Edit the listing below so that each "distortion" becomes "lens distortion", leaving everything else as it is, and give the lines again without the pictures.

*Data records*:
--------

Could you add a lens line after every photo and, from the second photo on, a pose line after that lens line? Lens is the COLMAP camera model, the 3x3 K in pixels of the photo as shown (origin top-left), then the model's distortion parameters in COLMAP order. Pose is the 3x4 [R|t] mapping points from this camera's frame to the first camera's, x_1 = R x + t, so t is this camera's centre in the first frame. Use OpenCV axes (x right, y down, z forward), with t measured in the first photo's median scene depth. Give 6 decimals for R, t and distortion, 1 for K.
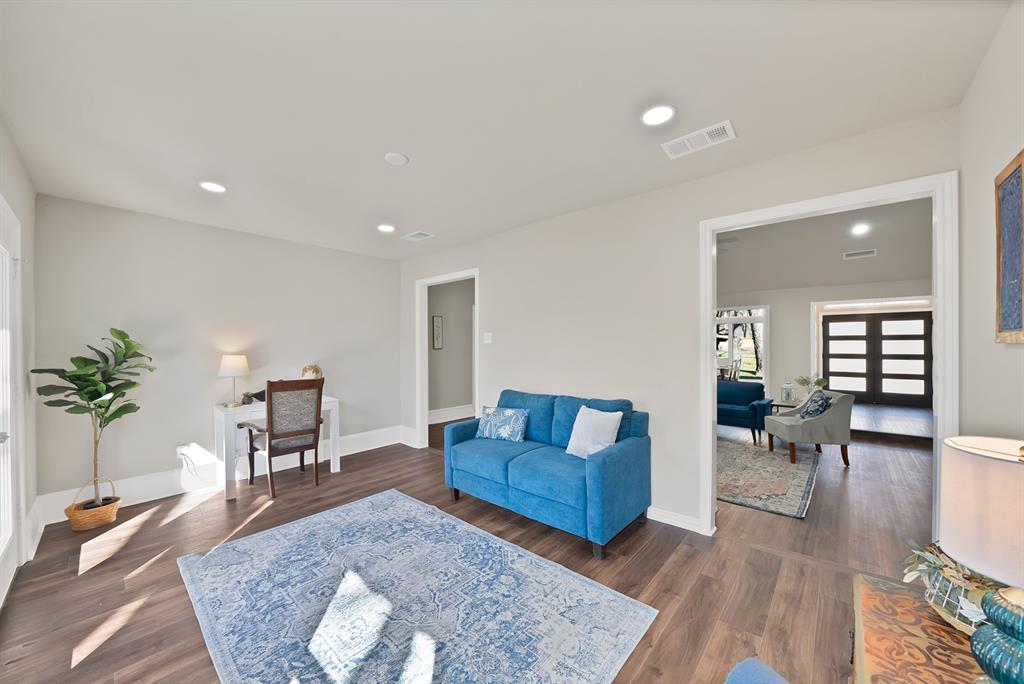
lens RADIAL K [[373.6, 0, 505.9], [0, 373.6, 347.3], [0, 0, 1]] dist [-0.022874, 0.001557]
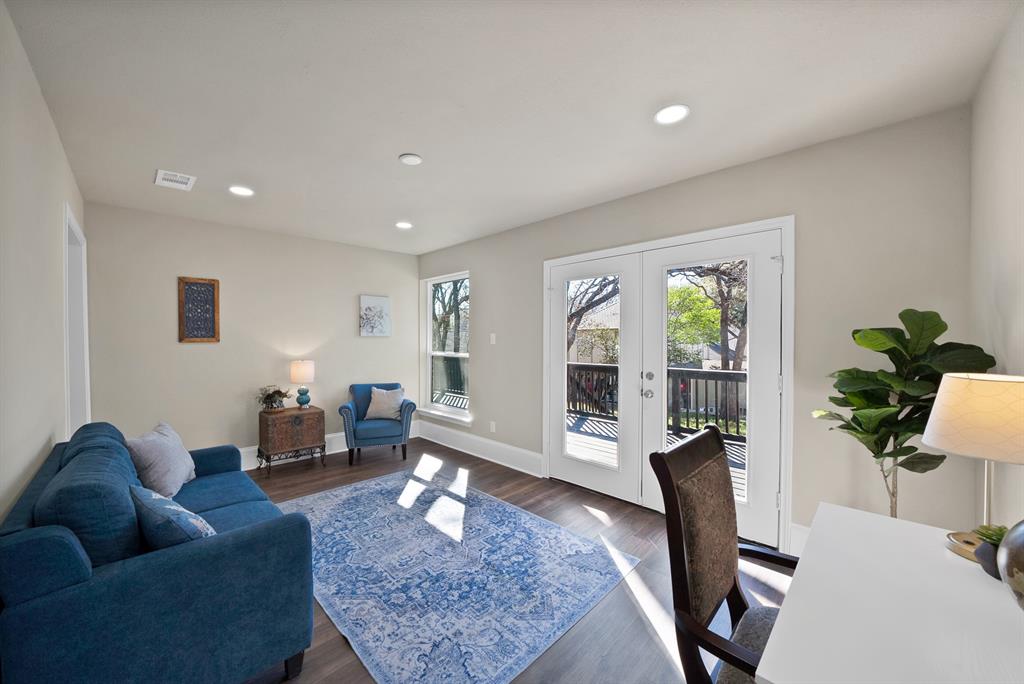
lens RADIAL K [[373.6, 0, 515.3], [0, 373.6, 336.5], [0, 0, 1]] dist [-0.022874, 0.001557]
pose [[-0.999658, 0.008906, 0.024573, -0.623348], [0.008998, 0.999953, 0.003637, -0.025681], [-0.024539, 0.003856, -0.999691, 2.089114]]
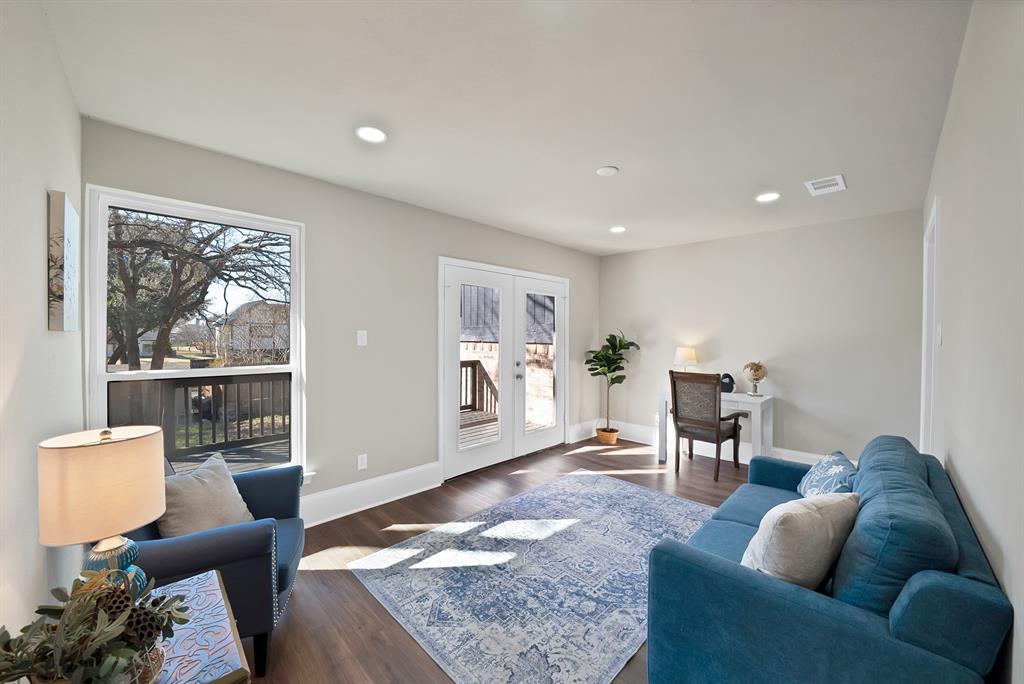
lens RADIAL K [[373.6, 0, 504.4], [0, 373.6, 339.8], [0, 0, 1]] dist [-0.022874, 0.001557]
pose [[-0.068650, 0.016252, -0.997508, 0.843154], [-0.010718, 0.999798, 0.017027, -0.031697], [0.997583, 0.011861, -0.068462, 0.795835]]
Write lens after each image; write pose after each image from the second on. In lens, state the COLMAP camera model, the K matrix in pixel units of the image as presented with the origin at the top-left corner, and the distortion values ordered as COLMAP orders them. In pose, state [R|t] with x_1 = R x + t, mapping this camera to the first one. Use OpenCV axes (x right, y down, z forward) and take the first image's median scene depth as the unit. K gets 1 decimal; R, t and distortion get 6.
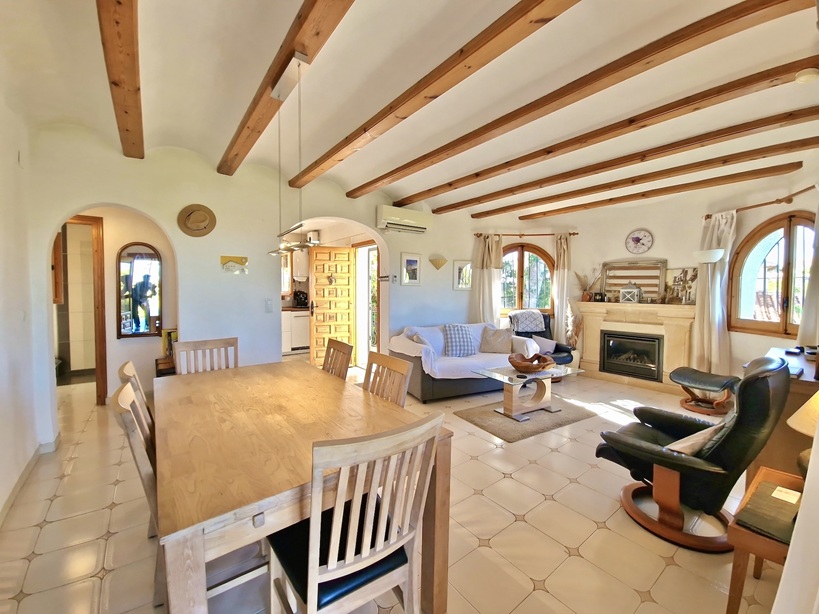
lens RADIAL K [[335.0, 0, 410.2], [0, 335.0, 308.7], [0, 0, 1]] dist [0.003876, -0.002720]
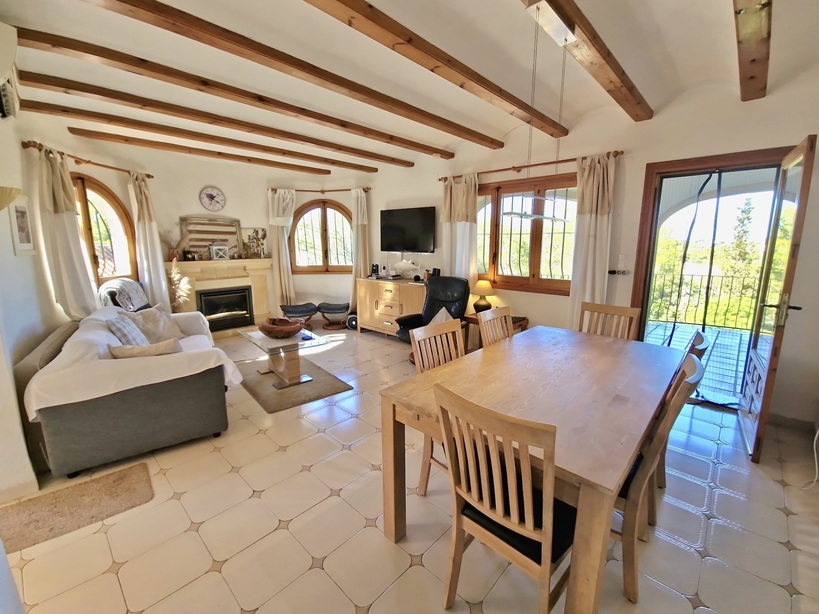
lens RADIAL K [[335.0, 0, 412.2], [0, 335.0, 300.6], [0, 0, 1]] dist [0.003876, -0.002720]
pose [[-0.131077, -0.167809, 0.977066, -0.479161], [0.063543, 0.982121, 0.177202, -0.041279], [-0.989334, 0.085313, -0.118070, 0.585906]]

--------

*Task solution*:
Could you add a lens line after every photo and, from the second photo on, a pose line after that lens line? Lens is the COLMAP camera model, the 3x3 K in pixels of the photo as shown (origin top-left), then the model's lens distortion parameters in COLMAP order. Pose is the 3x4 [R|t] mapping points from this camera's frame to the first camera's, x_1 = R x + t, so t is this camera's centre in the first frame. Use OpenCV axes (x right, y down, z forward), with t measured in the first photo's median scene depth. Give 6 decimals for R, t and lens distortion, 1 for K.
lens RADIAL K [[373.6, 0, 505.9], [0, 373.6, 347.3], [0, 0, 1]] dist [-0.022874, 0.001557]
lens RADIAL K [[373.6, 0, 515.3], [0, 373.6, 336.5], [0, 0, 1]] dist [-0.022874, 0.001557]
pose [[-0.999658, 0.008906, 0.024573, -0.623348], [0.008998, 0.999953, 0.003637, -0.025681], [-0.024539, 0.003856, -0.999691, 2.089114]]
lens RADIAL K [[373.6, 0, 504.4], [0, 373.6, 339.8], [0, 0, 1]] dist [-0.022874, 0.001557]
pose [[-0.068650, 0.016252, -0.997508, 0.843154], [-0.010718, 0.999798, 0.017027, -0.031697], [0.997583, 0.011861, -0.068462, 0.795835]]
Write lens after each image; write pose after each image from the second on. In lens, state the COLMAP camera model, the K matrix in pixel units of the image as presented with the origin at the top-left corner, and the lens distortion values ordered as COLMAP orders them. In pose, state [R|t] with x_1 = R x + t, mapping this camera to the first one. Use OpenCV axes (x right, y down, z forward) and take the first image's median scene depth as the unit. K gets 1 decimal; R, t and lens distortion get 6.
lens RADIAL K [[335.0, 0, 410.2], [0, 335.0, 308.7], [0, 0, 1]] dist [0.003876, -0.002720]
lens RADIAL K [[335.0, 0, 412.2], [0, 335.0, 300.6], [0, 0, 1]] dist [0.003876, -0.002720]
pose [[-0.131077, -0.167809, 0.977066, -0.479161], [0.063543, 0.982121, 0.177202, -0.041279], [-0.989334, 0.085313, -0.118070, 0.585906]]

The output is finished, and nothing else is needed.